Material provided Start Marker
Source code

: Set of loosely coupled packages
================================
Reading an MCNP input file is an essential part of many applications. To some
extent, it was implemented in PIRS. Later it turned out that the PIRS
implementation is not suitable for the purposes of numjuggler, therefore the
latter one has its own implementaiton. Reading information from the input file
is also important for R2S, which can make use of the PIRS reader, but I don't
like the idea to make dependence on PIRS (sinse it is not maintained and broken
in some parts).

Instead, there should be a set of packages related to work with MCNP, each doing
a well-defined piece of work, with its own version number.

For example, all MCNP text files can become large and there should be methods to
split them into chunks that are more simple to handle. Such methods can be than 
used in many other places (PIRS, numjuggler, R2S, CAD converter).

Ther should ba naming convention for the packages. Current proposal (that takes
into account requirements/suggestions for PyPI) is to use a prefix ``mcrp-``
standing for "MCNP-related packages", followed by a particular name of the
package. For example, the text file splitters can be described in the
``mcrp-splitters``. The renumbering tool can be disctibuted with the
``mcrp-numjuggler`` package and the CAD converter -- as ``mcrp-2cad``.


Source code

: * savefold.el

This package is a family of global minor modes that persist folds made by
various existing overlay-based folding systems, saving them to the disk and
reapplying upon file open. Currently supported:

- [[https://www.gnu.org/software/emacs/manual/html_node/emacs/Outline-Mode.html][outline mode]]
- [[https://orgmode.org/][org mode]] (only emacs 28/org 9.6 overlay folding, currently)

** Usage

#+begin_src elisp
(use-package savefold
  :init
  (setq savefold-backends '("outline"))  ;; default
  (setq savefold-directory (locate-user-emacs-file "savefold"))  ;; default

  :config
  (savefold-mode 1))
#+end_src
Material provided End Marker
## Exercise
The line containing "into account requirements/suggestions" marks where to begin; copy it and every later line exactly, through the end of the data.

## Solution to this exercise
into account requirements/suggestions for PyPI) is to use a prefix ``mcrp-``
standing for "MCNP-related packages", followed by a particular name of the
package. For example, the text file splitters can be described in the
``mcrp-splitters``. The renumbering tool can be disctibuted with the
``mcrp-numjuggler`` package and the CAD converter -- as ``mcrp-2cad``.


Source code

: * savefold.el

This package is a family of global minor modes that persist folds made by
various existing overlay-based folding systems, saving them to the disk and
reapplying upon file open. Currently supported:

- [[https://www.gnu.org/software/emacs/manual/html_node/emacs/Outline-Mode.html][outline mode]]
- [[https://orgmode.org/][org mode]] (only emacs 28/org 9.6 overlay folding, currently)

** Usage

#+begin_src elisp
(use-package savefold
  :init
  (setq savefold-backends '("outline"))  ;; default
  (setq savefold-directory (locate-user-emacs-file "savefold"))  ;; default

  :config
  (savefold-mode 1))
#+end_src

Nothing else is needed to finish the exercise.